Alon was a member of the Israeli fencing team during the 1972 Munich Olympic games when a Palestinian Arab terrorist group, Black September, took the team hostage. The group killed 11 Israeli team members during an attack on the team's apartment building. Alon was one of five survivors.
Alon, who spoke at 5 p.m. Thursday in Shriver Center Multipurpose Room, shared with Miami University students his story in, "A Survivor's Tale: Daniel Alon Speaks Out."
It was not until after the release of Steven Spielberg's movie Munich that Alon began publicly discussing his experiences.
When Alon began to share his story, starting with how to he learned to fence as a 12-year-old boy, the packed room in Shriver Center fell silent.
Alon recounted the events of the Olympics; how he felt compelled to stay in apartment No.2, how he marched into the stadium behind the Israeli flag with 100,000 people cheering and how it felt to participate in the first Olympics to be held in Germany since World War II.
"I felt so proud of myself to reach that moment and represent Israel," Alon said. "We were telling everyone we are still alive."
Alon also recalled his first match against the champion of Germany, which he won.
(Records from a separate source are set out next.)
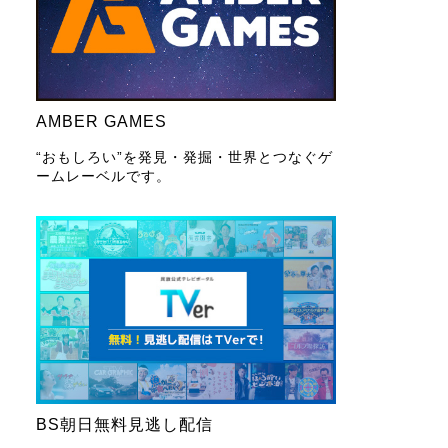
AMBER GAMES
“おもしろい”を発見・発掘・世界とつなぐゲ
ームレーベルです。
BS朝日無料見逃し配信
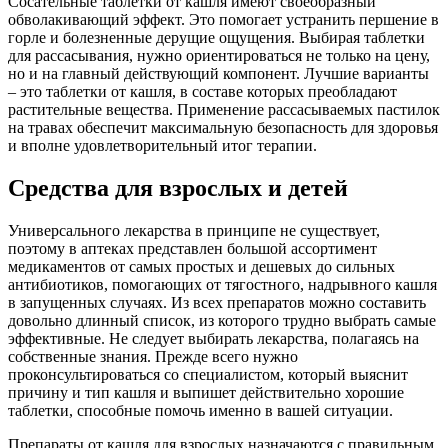
Сосательные таблетки от кашля имеют своеобразный
обволакивающий эффект. Это помогает устранить першение в
горле и болезненные дерущие ощущения. Выбирая таблетки
для рассасывания, нужно ориентироваться не только на цену,
но и на главный действующий компонент. Лучшие варианты
– это таблетки от кашля, в составе которых преобладают
растительные вещества. Применение рассасываемых пастилок
на травах обеспечит максимальную безопасность для здоровья
и вполне удовлетворительный итог терапии.
Средства для взрослых и детей
Универсального лекарства в принципе не существует,
поэтому в аптеках представлен большой ассортимент
медикаментов от самых простых и дешевых до сильных
антибиотиков, помогающих от тягостного, надрывного кашля
в запущенных случаях. Из всех препаратов можно составить
довольно длинный список, из которого трудно выбрать самые
эффективные. Не следует выбирать лекарства, полагаясь на
собственные знания. Прежде всего нужно
проконсультироваться со специалистом, который выяснит
причину и тип кашля и выпишет действительно хорошие
таблетки, способные помочь именно в вашей ситуации.
Препараты от кашля для взрослых назначаются с правильным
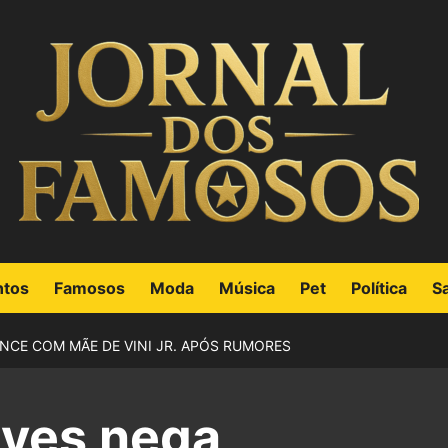
ntos
Famosos
Moda
Música
Pet
Política
S
CE COM MÃE DE VINI JR. APÓS RUMORES
lves nega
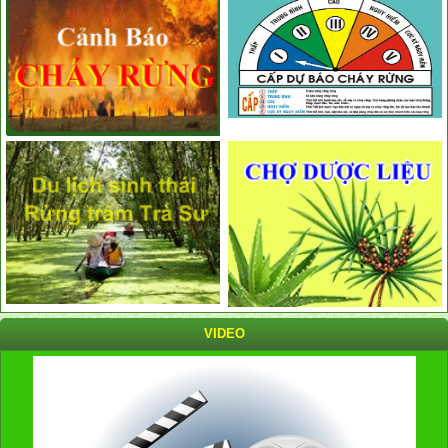
VIDEO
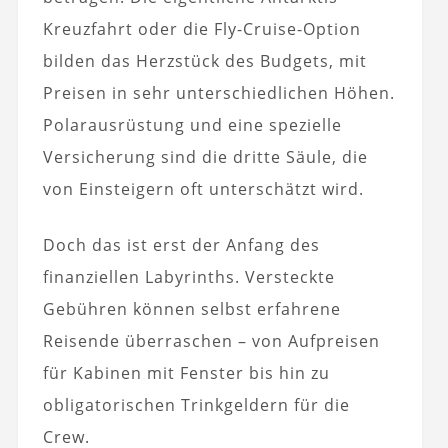
Kreuzfahrt oder die Fly-Cruise-Option
bilden das Herzstück des Budgets, mit
Preisen in sehr unterschiedlichen Höhen.
Polarausrüstung und eine spezielle
Versicherung sind die dritte Säule, die
von Einsteigern oft unterschätzt wird.
Doch das ist erst der Anfang des
finanziellen Labyrinths. Versteckte
Gebühren können selbst erfahrene
Reisende überraschen – von Aufpreisen
für Kabinen mit Fenster bis hin zu
obligatorischen Trinkgeldern für die
Crew.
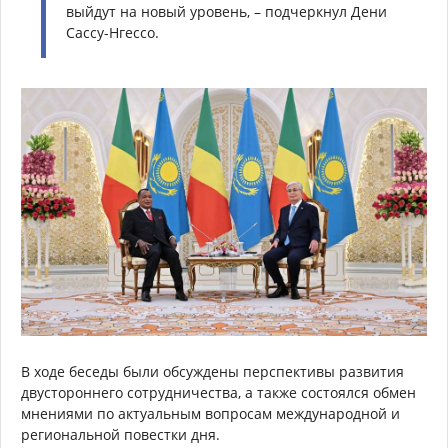
выйдут на новый уровень, – подчеркнул Дени
Сассу-Нгессо.
В ходе беседы были обсуждены перспективы развития
двустороннего сотрудничества, а также состоялся обмен
мнениями по актуальным вопросам международной и
региональной повестки дня.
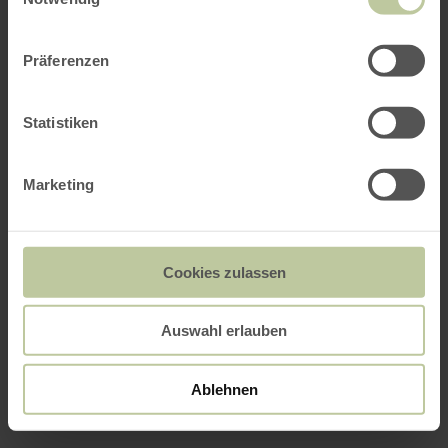
Präferenzen
Statistiken
Marketing
Cookies zulassen
Auswahl erlauben
Ablehnen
He went on to beat several other opponents before finally losing to a British fencer.
Then the focus of the games changed from athletics to politics, as Palestinian terrorists took Israeli athletes hostage in the early morning of Sept. 5.
In the building where Alon, his teammates, coach and other personnel were sleeping, the terrorists went from room to room taking hostages and the two men who tried to fight back were killed right away.
Alon described being able to hear the shots from the machine gun though the wall behind his bed's headboard. Luckily for Alon, he and a few others managed to escape before the terrorists made it to apartment No.2.